Menendez wants reforms at the SEC

Following the sentencing of Bernie Madoff Monday, Senator Menendez has called for reforms at the Securities and Exchange Commission and other financial institutions. Here’s what the Senator wants:

  • An increased enforcement budget at the SEC, which was inadequately funded during the Bush Administration
  • Senate Finance Committee hearings on ways the federal government can help innocent victims of Ponzi schemes to recoup their losses through the Securities Investor Protection Corporation (SIPC) or other means
  • Enactment of the Improved Financial and Commodity Markets Oversight and Accountability Act, legislation Senator Menendez introduced on June 25th, 2009 to strengthen the Inspectors General at five key financial regulatory agencies:  the Securities and Exchange Commission, the Federal Reserve, the Commodity Futures Trading Commission, the National Credit Union Administration, and the Pension Benefit Guarantee Corporation.  The legislation would require Presidential appointments and Senate confirmation of the Inspectors General, who are currently appointed by the heads of the agencies they are supposed to investigate.  The legislation also clarifies the subpoena powers of the Inspectors General so they can properly oversee the financial regulators and requires regulators to respond to deficiencies identified by the Inspectors General by either taking corrective action or explaining to Congress why they are not taking corrective action.
  • There will be an amazing amount of money and pressure brought to bear on any reforms of the financial industry.

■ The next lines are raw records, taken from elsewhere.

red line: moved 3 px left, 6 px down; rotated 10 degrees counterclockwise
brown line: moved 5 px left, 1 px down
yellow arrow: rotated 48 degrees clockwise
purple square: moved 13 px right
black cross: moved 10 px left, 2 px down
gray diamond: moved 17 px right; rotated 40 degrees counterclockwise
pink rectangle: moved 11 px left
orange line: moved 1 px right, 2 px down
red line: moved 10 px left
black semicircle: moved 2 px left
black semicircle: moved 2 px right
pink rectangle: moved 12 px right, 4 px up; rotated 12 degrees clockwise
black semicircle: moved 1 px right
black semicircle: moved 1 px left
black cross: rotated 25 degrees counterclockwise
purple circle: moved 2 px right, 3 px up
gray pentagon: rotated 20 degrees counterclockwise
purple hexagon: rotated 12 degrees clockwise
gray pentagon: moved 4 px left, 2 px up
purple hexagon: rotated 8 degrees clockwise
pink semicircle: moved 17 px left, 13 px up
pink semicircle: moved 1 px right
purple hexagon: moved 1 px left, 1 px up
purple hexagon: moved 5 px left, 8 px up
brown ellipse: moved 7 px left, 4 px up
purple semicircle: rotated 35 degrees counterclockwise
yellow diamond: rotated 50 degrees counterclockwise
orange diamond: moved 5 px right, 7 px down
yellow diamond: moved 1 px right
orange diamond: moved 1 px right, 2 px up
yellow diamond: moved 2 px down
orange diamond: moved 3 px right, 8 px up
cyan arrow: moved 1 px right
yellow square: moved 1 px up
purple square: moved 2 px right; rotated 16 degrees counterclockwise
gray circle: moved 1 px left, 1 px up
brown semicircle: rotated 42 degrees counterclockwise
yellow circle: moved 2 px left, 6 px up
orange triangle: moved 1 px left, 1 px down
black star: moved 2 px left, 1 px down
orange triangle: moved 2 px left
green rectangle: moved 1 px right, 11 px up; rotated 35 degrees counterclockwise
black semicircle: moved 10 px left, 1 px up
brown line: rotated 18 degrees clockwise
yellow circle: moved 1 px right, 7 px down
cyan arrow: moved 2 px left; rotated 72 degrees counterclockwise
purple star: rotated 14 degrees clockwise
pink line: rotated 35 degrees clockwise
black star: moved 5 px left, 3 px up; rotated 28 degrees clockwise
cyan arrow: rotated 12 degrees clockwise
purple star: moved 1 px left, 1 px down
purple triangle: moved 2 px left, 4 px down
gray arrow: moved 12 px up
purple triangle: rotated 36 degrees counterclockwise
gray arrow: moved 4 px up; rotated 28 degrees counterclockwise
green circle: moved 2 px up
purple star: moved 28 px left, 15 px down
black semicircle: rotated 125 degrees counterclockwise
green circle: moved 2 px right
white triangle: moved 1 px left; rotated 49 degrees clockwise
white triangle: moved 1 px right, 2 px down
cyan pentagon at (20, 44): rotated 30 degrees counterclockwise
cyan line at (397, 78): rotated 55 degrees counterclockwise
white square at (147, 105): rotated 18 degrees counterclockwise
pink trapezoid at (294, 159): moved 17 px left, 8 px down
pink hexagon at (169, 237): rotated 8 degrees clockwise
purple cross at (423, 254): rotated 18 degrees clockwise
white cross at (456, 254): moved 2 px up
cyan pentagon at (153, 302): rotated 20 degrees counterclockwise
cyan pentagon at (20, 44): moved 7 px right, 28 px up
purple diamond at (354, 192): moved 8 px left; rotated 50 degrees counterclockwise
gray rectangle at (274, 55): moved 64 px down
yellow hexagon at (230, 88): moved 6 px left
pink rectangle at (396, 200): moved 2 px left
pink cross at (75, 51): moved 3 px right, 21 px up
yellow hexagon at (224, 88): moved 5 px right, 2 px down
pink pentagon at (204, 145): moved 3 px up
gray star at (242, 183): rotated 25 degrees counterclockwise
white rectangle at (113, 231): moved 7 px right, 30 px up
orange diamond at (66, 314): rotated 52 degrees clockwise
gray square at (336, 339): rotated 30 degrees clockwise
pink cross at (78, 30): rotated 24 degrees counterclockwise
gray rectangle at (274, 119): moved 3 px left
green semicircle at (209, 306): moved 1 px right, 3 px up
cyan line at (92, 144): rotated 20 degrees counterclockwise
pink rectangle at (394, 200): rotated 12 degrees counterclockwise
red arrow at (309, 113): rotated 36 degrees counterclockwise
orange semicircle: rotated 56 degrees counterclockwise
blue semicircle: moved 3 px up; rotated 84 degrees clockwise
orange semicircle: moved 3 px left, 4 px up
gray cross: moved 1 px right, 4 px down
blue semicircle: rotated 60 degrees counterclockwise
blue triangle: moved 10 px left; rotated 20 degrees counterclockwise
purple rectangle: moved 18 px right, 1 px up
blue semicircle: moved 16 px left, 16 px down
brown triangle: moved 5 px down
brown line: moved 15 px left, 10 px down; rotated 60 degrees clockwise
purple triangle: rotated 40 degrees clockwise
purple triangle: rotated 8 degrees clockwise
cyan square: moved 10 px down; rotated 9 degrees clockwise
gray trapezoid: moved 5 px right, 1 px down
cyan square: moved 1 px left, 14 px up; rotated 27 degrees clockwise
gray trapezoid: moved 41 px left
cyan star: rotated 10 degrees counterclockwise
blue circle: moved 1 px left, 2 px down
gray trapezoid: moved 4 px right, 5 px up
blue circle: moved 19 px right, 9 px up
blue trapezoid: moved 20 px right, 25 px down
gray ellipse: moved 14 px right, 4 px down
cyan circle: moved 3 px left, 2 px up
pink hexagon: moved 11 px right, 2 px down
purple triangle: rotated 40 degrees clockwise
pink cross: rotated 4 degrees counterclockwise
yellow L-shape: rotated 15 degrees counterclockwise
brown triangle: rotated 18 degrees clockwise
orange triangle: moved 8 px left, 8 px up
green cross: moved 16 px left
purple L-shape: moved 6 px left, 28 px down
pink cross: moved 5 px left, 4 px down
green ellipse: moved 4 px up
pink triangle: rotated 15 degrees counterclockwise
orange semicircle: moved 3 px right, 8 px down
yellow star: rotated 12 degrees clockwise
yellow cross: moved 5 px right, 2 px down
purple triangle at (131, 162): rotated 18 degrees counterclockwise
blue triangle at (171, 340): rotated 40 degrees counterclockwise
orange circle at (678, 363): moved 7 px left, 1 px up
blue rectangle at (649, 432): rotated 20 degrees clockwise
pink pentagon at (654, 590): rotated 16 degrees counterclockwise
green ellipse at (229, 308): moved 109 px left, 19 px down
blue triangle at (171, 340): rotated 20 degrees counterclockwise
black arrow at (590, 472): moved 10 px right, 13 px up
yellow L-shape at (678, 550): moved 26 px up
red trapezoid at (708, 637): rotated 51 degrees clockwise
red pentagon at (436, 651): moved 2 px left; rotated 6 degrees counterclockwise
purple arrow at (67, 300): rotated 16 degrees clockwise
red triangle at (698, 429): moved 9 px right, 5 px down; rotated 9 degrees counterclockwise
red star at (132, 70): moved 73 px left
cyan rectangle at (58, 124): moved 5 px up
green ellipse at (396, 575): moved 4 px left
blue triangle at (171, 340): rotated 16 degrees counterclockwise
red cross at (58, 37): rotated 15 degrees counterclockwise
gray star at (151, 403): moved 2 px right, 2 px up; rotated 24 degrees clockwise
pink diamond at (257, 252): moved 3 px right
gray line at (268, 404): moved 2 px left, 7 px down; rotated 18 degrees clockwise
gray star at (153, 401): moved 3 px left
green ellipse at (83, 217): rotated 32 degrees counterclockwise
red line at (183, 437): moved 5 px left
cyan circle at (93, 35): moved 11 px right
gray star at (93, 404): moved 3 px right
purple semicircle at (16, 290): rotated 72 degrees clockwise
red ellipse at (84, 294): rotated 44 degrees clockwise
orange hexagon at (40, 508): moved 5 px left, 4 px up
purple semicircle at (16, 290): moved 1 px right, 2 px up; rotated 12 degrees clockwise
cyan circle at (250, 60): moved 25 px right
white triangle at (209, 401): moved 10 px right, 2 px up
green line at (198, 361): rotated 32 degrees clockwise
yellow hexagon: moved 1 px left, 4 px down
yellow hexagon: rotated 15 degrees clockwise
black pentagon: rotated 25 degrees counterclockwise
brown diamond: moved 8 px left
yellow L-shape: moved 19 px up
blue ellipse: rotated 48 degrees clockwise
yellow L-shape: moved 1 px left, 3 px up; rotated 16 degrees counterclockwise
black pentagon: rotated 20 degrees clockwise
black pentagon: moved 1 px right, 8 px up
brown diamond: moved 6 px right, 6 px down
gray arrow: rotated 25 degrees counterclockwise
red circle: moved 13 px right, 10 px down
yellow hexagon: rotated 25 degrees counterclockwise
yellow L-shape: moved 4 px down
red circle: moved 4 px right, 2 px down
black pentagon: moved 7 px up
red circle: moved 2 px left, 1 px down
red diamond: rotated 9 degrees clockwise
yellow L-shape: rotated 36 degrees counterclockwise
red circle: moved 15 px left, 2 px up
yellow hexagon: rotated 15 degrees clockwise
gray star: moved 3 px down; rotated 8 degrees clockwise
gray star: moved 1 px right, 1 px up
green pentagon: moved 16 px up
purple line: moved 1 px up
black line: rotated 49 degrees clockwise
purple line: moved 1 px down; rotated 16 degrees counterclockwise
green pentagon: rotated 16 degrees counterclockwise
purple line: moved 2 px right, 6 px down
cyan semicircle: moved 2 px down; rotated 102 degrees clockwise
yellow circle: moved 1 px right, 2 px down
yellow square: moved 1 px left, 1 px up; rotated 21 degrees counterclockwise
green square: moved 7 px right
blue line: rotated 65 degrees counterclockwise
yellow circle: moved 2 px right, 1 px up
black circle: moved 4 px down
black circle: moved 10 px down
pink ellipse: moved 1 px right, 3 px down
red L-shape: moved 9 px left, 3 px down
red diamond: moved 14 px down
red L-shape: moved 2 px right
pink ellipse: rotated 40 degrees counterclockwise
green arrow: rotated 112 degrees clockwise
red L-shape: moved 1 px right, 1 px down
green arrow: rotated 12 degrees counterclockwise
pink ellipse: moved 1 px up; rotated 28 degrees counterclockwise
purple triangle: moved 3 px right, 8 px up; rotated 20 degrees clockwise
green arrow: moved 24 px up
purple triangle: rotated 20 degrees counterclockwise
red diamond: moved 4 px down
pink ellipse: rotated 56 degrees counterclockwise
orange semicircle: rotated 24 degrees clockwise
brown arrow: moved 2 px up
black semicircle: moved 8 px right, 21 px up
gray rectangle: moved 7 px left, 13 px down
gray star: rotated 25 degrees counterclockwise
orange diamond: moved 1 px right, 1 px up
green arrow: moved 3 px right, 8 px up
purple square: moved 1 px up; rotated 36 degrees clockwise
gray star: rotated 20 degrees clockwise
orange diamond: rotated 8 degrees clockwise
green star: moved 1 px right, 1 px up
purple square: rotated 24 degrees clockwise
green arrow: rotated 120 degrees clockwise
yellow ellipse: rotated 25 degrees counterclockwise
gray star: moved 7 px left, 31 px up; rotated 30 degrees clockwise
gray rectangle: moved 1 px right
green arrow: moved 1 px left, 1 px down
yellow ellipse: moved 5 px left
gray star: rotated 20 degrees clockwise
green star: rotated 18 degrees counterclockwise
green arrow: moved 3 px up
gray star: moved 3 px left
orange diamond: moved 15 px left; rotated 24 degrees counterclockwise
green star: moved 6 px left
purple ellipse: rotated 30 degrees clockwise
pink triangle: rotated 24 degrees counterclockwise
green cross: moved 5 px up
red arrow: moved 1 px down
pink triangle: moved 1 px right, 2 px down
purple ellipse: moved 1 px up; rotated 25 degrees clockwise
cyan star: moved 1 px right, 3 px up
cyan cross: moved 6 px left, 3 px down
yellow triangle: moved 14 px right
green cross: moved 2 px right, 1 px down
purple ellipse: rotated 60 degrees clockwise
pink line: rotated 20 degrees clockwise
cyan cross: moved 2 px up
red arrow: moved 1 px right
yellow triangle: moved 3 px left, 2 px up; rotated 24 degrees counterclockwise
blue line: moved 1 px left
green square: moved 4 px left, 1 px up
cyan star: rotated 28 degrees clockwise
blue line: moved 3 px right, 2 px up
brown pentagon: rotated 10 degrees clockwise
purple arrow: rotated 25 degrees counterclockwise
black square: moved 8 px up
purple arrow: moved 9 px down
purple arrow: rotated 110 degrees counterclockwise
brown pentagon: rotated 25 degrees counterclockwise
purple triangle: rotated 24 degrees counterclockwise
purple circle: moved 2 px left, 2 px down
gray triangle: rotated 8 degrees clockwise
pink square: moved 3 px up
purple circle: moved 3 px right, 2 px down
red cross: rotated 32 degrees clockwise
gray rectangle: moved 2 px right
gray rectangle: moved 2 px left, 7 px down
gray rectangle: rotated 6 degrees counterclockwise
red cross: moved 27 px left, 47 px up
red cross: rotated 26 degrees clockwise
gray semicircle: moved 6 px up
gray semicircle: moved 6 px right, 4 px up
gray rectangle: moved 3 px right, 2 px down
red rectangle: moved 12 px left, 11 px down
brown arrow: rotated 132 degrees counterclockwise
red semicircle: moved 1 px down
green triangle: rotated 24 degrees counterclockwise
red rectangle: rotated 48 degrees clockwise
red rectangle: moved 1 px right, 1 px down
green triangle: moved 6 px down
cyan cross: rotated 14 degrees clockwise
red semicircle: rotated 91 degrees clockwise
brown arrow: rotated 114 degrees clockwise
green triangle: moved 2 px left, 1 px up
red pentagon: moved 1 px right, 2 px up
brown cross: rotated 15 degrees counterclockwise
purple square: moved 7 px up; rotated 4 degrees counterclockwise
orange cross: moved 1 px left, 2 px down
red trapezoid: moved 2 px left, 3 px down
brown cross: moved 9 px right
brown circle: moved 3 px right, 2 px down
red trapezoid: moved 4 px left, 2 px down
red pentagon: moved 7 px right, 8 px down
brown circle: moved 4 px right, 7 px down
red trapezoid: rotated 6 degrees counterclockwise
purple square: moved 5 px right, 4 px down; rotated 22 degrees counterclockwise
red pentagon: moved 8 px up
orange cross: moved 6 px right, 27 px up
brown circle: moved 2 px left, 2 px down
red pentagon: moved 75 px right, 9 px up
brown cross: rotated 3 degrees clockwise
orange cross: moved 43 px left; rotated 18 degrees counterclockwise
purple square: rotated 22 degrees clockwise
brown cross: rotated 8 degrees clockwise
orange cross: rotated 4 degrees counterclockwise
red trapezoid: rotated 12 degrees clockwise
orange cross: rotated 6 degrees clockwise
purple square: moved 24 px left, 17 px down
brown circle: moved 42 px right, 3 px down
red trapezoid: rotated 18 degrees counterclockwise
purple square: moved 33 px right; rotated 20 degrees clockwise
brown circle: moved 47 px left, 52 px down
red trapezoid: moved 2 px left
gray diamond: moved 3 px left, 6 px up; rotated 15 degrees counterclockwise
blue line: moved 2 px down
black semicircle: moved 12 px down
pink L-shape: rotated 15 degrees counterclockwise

There are so many layers of problems to deal with, but having an effective regulatory commission to oversee the system might be a good start.

    Our very own Ponzi Scheme robs NJ Elderly

    This guy sucks:

    Attorney General Anne Milgram and Criminal Justice Director Deborah Gramiccioni announced that a Salem County investment broker was arrested this morning on money laundering and theft charges, accused of defrauding South Jersey investors out of $1.3 million through a Ponzi scheme.

    According to Director Gramiccioni, Jeffrey Joseph Southard, 44, of Pittsgrove, was arrested at his mother’s home without incident this morning on charges filed by the Division of Criminal Justice. Southard was charged with first-degree money laundering, second-degree misapplication of entrusted property, second-degree theft by deception, and second-degree securities fraud.

    The Atlantic City Press says he actually got away with $1.9 million.  Here’s more about who he targeted:

    Southard allegedly perpetrated the fraud by personally visiting his clients, many of whom were in their eighties and nineties, on a regular basis. The clients stated that they wanted a conservative investment to fund their retirements, supplement their social security and provide money to their grandchildren. Southard’s victims lived in several counties in South Jersey including Burlington, Camden, Gloucester and Salem.

    Here’s what the AG had to say:

    “Robbing the elderly of their lifesavings is a particularly heinous crime,” Milgram said. “We charge Southard with peddling a complexly bogus product, enriching his personal bankbook by exploiting victim’s trust.”

    He’s our own version of Bernard Madoff, only on a smaller scale.  I have no sympathy for someone that would target those that are the most vulnerable and least suspecting.